**Table of contents**<a id='toc0_'></a>    
- [one feature linear regression](#toc1_)    
  - [1 problem statement](#toc1_1_)    
  - [2 visualize data](#toc1_2_)    
  - [3 utils functions](#toc1_3_)    
  - [4 start algorithm](#toc1_4_)    
  - [5 some result plots](#toc1_5_)    
    - [cost function](#toc1_5_1_)    
    - [predict curve](#toc1_5_2_)    

<!-- vscode-jupyter-toc-config
	numbering=false
	anchor=true
	flat=false
	minLevel=1
	maxLevel=6
	/vscode-jupyter-toc-config -->
<!-- THIS CELL WILL BE REPLACED ON TOC UPDATE. DO NOT WRITE YOUR TEXT IN THIS CELL -->

# <a id='toc1_'></a>[one feature linear regression](#toc0_)

## <a id='toc1_1_'></a>[1 problem statement](#toc0_)

Suppose you are the CEO of a restaurant franchise and are considering different cities for opening a new outlet.
- You would like to expand your business to cities that may give your restaurant higher profits.
- The chain already has restaurants in various cities and you have data for profits and populations from the cities.
- You also have data on cities that are candidates for a new restaurant. 
    - For these cities, you have the city population.
    
Can you use the data to help you identify which cities may potentially give your business higher profits?



## <a id='toc1_2_'></a>[2 visualize data](#toc0_)

| X | Y |
|---|--|
| population | profit |

In [None]:
# load the dataset
import numpy as np

def load_data():
    data = np.loadtxt("data/population_profit.txt", delimiter=',')
    X = data[:,0]
    y = data[:,1]
    return X, y

x_train, y_train = load_data()

In [None]:
# print x_train
print(">>>>>>")
print("Type of x_train:",type(x_train))
print("First five elements of x_train are:\n", x_train[:5]) 
print("Shape of x_train:", x_train.shape)

# print y_train
print(">>>>>>")
print("Type of y_train:",type(y_train))
print("First five elements of y_train are:\n", y_train[:5])  
print("Shape of y_train:", y_train.shape)

In [None]:
import matplotlib.pyplot as plt
%matplotlib inline

plt.style.use('../lib/deeplearning.mplstyle')

# Create a scatter plot of the data. To change the markers to red "x",
# we used the 'marker' and 'c' parameters
plt.scatter(x_train, y_train, marker='x', c='r') 

# Set the title
plt.title("Profits vs. Population per city")
# Set the y-axis label
plt.ylabel('Profit in $10,000')
# Set the x-axis label
plt.xlabel('Population of City in 10,000s')
plt.show()

## <a id='toc1_3_'></a>[3 utils functions](#toc0_)

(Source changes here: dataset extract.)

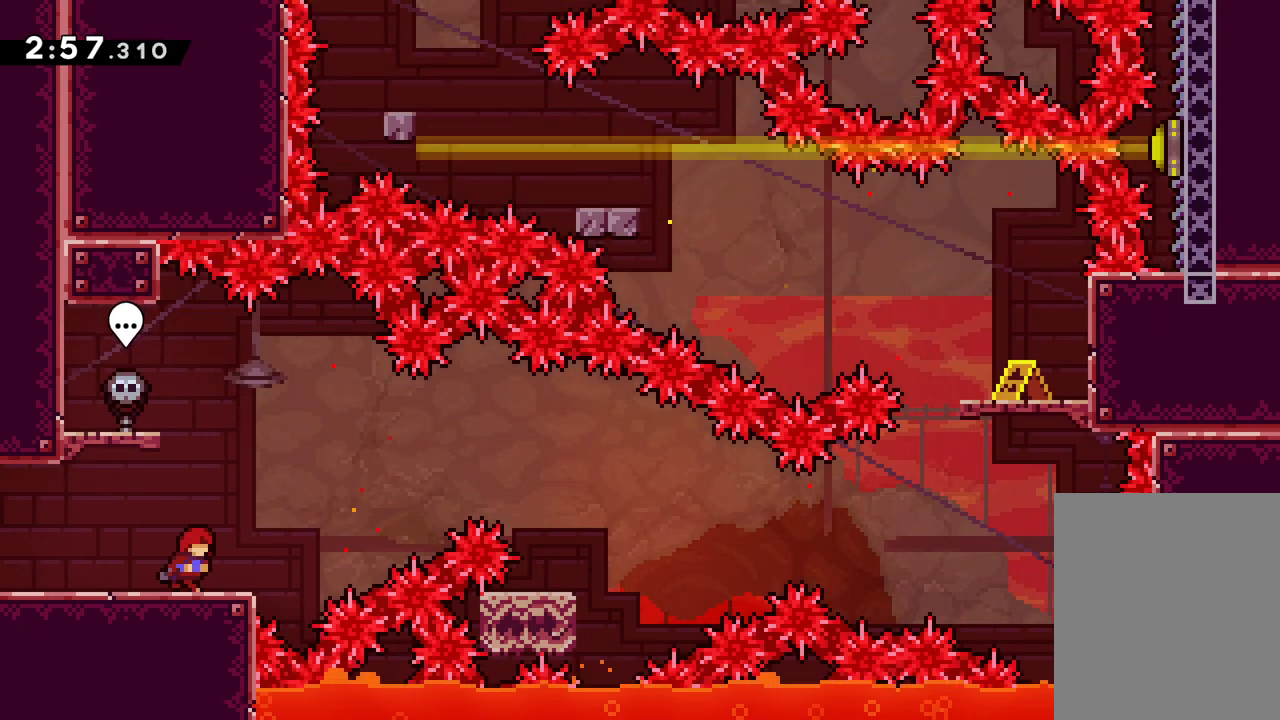
{"keys": [], "events": [[133, "right", "up"]]}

- model: $f_{w,b}(x) = wx + b$
- cost function: $$J(w,b) = \frac{1}{2m} \sum\limits_{i = 0}^{m-1} (f_{w,b}(x^{(i)}) - y^{(i)})^2$$
- gradient descent:
  - $$w := w - \alpha \frac{\partial J(w,b)}{\partial w}$$
  - $$b := b - \alpha \frac{\partial J(w,b)}{\partial b}$$
  - about partial derivative:
    - $$\frac{\partial J(w,b)}{\partial w}  = \frac{1}{m} \sum\limits_{i = 0}^{m-1} (f_{w,b}(x^{(i)}) -y^{(i)})x^{(i)}$$
    - $$\frac{\partial J(w,b)}{\partial b}  = \frac{1}{m} \sum\limits_{i = 0}^{m-1} (f_{w,b}(x^{(i)}) - y^{(i)}) $$

In [None]:
import copy
import math

def compute_cost(x, y, w, b): 
    """
    Computes the cost function for linear regression.
    
    Args:
        x (ndarray): Shape (m,) Input to the model (Population of cities) 
        y (ndarray): Shape (m,) Label (Actual profits for the cities)
        w, b (scalar): Parameters of the model
    
    Returns
        total_cost (float): The cost of using w,b as the parameters for linear regression
               to fit the data points in x and y
    """
    # number of training examples
    m = x.shape[0] 
    
    total_cost = 0
    
    for i in range(0, m):
        f_wb = w * x[i] + b
        total_cost += (f_wb - y[i]) ** 2
    
    total_cost = total_cost / (2* m)

    return total_cost

def compute_gradient(x, y, w, b): 
    """
    Computes the gradient for linear regression 
    Args:
      x (ndarray): Shape (m,) Input to the model (Population of cities) 
      y (ndarray): Shape (m,) Label (Actual profits for the cities)
      w, b (scalar): Parameters of the model  
    Returns
      dj_dw (scalar): The gradient of the cost w.r.t. the parameters w
      dj_db (scalar): The gradient of the cost w.r.t. the parameter b     
     """
    
    # Number of training examples
    m = x.shape[0]
    
    # You need to return the following variables correctly
    dj_dw = 0
    dj_db = 0
    
    ### START CODE HERE ###
    for i in range(0,m):
        f_wb = w * x[i] + b
        
        dj_db_i = f_wb - y[i]
        dj_dw_i = dj_db_i * x[i]
        
        dj_dw += dj_dw_i
        dj_db += dj_db_i
    
    dj_dw /= m
    dj_db /= m
    
    ### END CODE HERE ### 
        
    return dj_dw, dj_db

def gradient_descent(x, y, w_in, b_in, cost_function, gradient_function, alpha, num_iters): 
    """
    Performs batch gradient descent to learn theta. Updates theta by taking 
    num_iters gradient steps with learning rate alpha
    
    Args:
      x :    (ndarray): Shape (m,)
      y :    (ndarray): Shape (m,)
      w_in, b_in : (scalar) Initial values of parameters of the model
      cost_function: function to compute cost
      gradient_function: function to compute the gradient
      alpha : (float) Learning rate
      num_iters : (int) number of iterations to run gradient descent
    Returns
      w : (ndarray): Shape (1,) Updated values of parameters of the model after
          running gradient descent
      b : (scalar)                Updated value of parameter of the model after
          running gradient descent
    """
    
    # number of training examples
    m = len(x)
    
    # An array to store cost J and w's at each iteration — primarily for graphing later
    J_history = []
    w_history = []
    w = copy.deepcopy(w_in)  #avoid modifying global w within function
    b = b_in
    
    for i in range(num_iters):

        # Calculate the gradient and update the parameters
        dj_dw, dj_db = gradient_function(x, y, w, b )  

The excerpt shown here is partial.